Yarım asrı aşkın yürüyüşümüzde, Dar’ül bekaya gönderdiğimiz çok kıymetli kardeşlerimiz, yakınlarımız oldu. Hepsine Allah rahmet eylesin. Rahmetli Emrullah Bey kardeşimizin oğlu Ahmet’i genç yaşta kaybettik. Işığımız karardı. Allah, o yeri doldurulması çok zor gencimize, dava adamına rahmet eylesin. Eşinin, çocuklarının, annesinin, kardeşlerinin, ailesinin ve hepimizin başı sağ olsun… Hatırlarsınız benim küçük kardeşim Sait Bey de hiç beklenmedik şekilde vefat etmişti. “Ecel geldi cihana, baş ağrısı bahane” denilir. Hiç unutmamak lazım ki; onlar, yüce Yaratan “Gel!” dediğinde, her birimizin gideceği yere gittiler… Her şey fanidir… Ancak baki olan Allah’tır… Allah bütün geçmişlerimize rahmet eylesin, sağ olanlara sağlık, sıhhat, afiyet, metanet versin.

▶ _Verilen Malzeme_:
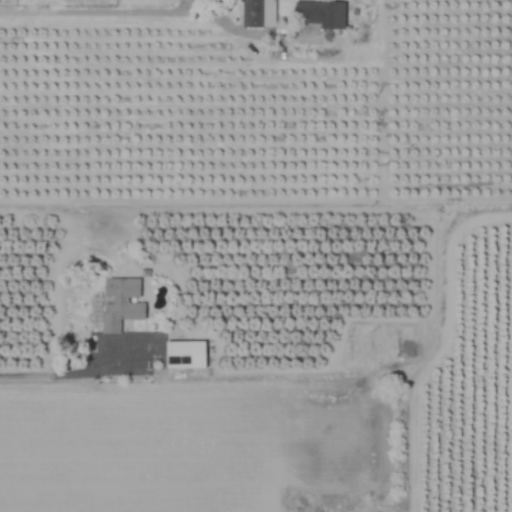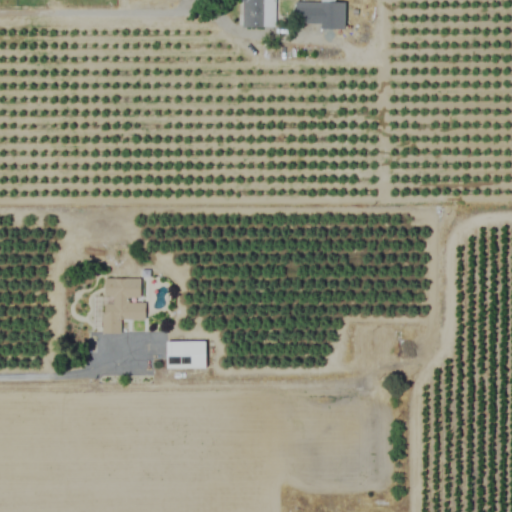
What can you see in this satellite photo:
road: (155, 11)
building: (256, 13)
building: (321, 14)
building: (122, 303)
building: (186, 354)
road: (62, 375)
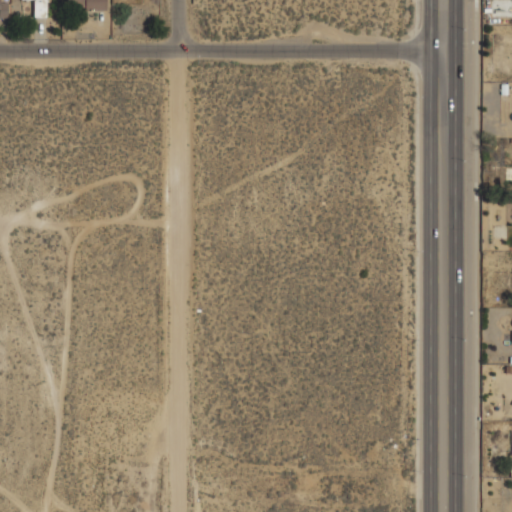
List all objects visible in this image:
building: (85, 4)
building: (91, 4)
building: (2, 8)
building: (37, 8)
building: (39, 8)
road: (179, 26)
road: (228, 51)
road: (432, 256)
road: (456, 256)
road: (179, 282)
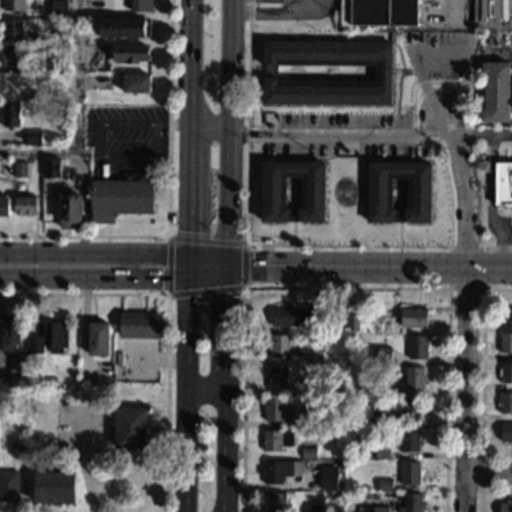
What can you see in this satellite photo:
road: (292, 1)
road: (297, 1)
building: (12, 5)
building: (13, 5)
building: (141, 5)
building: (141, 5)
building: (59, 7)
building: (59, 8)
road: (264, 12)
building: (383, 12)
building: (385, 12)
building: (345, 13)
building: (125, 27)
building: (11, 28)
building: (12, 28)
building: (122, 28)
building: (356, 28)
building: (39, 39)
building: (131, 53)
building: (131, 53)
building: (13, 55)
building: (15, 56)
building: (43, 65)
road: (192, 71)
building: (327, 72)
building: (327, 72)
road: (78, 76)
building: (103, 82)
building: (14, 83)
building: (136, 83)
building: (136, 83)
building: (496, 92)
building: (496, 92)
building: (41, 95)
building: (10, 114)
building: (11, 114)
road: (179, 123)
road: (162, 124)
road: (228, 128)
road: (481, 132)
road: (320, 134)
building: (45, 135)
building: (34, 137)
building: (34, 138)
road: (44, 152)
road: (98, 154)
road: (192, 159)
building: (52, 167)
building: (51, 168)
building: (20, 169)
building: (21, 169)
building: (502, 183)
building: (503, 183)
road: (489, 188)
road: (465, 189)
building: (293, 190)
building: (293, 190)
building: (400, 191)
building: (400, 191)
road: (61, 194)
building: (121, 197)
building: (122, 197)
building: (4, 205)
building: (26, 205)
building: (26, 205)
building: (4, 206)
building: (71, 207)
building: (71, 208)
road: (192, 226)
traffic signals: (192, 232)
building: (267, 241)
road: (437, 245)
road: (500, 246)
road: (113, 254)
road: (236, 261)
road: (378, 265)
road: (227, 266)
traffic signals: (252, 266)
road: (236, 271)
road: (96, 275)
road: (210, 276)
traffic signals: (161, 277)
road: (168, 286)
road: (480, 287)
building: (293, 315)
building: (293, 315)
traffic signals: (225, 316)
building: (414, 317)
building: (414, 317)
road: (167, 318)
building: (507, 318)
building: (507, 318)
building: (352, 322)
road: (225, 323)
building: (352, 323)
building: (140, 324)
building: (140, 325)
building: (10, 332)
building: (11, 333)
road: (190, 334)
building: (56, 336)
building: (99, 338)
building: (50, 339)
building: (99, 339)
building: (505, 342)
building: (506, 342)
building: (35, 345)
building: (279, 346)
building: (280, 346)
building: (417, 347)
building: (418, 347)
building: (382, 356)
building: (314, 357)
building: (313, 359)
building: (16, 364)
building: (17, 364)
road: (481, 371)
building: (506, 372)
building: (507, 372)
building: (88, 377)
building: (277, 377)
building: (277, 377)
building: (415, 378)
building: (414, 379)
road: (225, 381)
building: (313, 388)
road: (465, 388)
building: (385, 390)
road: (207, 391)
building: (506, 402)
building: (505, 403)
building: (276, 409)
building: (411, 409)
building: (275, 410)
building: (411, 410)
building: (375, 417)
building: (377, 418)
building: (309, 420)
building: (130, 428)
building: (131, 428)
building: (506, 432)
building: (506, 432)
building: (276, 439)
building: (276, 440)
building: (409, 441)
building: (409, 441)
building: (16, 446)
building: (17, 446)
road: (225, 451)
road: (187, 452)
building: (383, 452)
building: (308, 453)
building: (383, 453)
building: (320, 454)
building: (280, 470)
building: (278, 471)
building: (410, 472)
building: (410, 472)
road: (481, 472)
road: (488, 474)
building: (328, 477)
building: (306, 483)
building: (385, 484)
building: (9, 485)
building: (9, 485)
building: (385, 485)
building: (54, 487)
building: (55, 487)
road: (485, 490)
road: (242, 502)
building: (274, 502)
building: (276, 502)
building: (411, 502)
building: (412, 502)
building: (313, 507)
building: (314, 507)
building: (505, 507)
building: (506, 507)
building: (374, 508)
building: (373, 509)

* * *

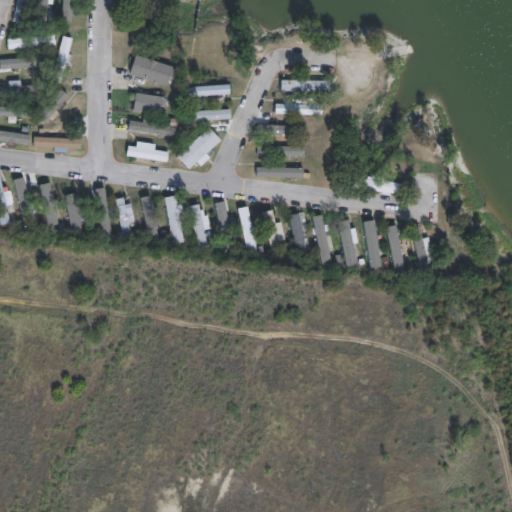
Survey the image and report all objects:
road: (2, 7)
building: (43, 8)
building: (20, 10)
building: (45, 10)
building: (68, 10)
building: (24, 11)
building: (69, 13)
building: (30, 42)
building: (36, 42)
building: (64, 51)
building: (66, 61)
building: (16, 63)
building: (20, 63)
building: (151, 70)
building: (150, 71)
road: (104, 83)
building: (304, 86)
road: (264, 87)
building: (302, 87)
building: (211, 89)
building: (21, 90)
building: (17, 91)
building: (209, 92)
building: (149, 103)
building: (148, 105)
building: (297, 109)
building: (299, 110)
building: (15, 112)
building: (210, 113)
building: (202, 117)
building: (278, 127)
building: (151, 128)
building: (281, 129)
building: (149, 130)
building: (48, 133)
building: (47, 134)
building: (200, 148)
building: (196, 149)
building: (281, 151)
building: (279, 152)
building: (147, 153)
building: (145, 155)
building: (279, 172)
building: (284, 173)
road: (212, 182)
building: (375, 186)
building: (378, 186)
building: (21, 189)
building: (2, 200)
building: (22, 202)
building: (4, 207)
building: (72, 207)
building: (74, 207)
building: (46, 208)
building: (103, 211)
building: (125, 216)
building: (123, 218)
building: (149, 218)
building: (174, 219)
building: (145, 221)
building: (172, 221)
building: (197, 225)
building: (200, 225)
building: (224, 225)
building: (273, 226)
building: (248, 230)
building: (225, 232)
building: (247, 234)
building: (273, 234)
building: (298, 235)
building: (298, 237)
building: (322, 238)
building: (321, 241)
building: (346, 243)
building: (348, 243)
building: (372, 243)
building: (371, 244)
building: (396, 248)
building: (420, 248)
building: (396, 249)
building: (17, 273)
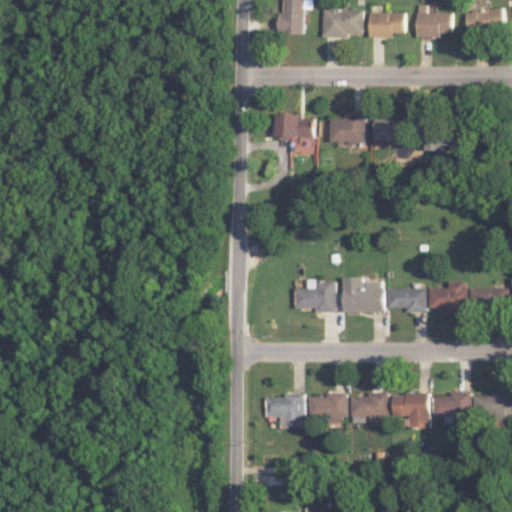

▶ _Yazılı Talep A_: Taziye metninin "Yarım asrı aşkın" ifadesinden "afiyet, metanet versin." ifadesine kadar olan kısmını aynen yazın.
▶ _Yazılı Talep B_: Taziye metnini son cümlesinden sonra sürdürün.
Bu verilerin taziye metniyle bir ilgisi yoktur.

▶ _Alıştırma Sonucu A_:
Yarım asrı aşkın yürüyüşümüzde, Dar’ül bekaya gönderdiğimiz çok kıymetli kardeşlerimiz, yakınlarımız oldu. Hepsine Allah rahmet eylesin. Rahmetli Emrullah Bey kardeşimizin oğlu Ahmet’i genç yaşta kaybettik. Işığımız karardı. Allah, o yeri doldurulması çok zor gencimize, dava adamına rahmet eylesin. Eşinin, çocuklarının, annesinin, kardeşlerinin, ailesinin ve hepimizin başı sağ olsun… Hatırlarsınız benim küçük kardeşim Sait Bey de hiç beklenmedik şekilde vefat etmişti. “Ecel geldi cihana, baş ağrısı bahane” denilir. Hiç unutmamak lazım ki; onlar, yüce Yaratan “Gel!” dediğinde, her birimizin gideceği yere gittiler… Her şey fanidir… Ancak baki olan Allah’tır… Allah bütün geçmişlerimize rahmet eylesin, sağ olanlara sağlık, sıhhat, afiyet, metanet versin.

▶ _Alıştırma Sonucu B_:
Bizlere düşen, bizden önce sonsuzluğa gidenlerin emanet ettiği güzel işleri sürdürme gayretini, azmini, cesaretini, iradesini ortaya koyabilmeye çabalamaktır. Ölüm, büyük nasihattir. En sevdiklerimizi toprağa vermek dersi; bize yeniden, karşı konulmaz ve inkâr edilmez şekilde öğretecektir ki her birimiz faniyiz. Ve bu geçici dünyaya, bir amaçla Rabbimiz tarafından gönderildik. Bu imtihan dünyasında başarılı olabilmek için yapılacak yegâne eylem ve aksiyon “amel-i salih”tir.
Salih Amel İşleyenler Kurtulmuşlardır
Varoluşun, yaşamın ve ölümün de anlamını idrak edebilmek için “Amel-i Salih” ibaresine dikkat etmek, parantezi genişletmek lazım gelir. Pek çok insan için ibadet; sadece abdest alıp namaz kılmak, dua etmekten ibarettir. “Amel-i Salih’in” gerçek anlamı bunları içermekle beraber Allah için ortaya koyulan her güzel eylemdir, tüm aksiyondur. Amel-i salih; iyi, güzel, hayırlı iş demektir. Hakkıyla Müslüman olmanın şartı; güzel ve hayırlı iş yapmak, yerine göre ıslah etmek, yerine göre ihya etmek, yerine göre bâtılı imha etmektir. Amel-i salih; bu anlamıyla güzel eylemlerin tümüdür.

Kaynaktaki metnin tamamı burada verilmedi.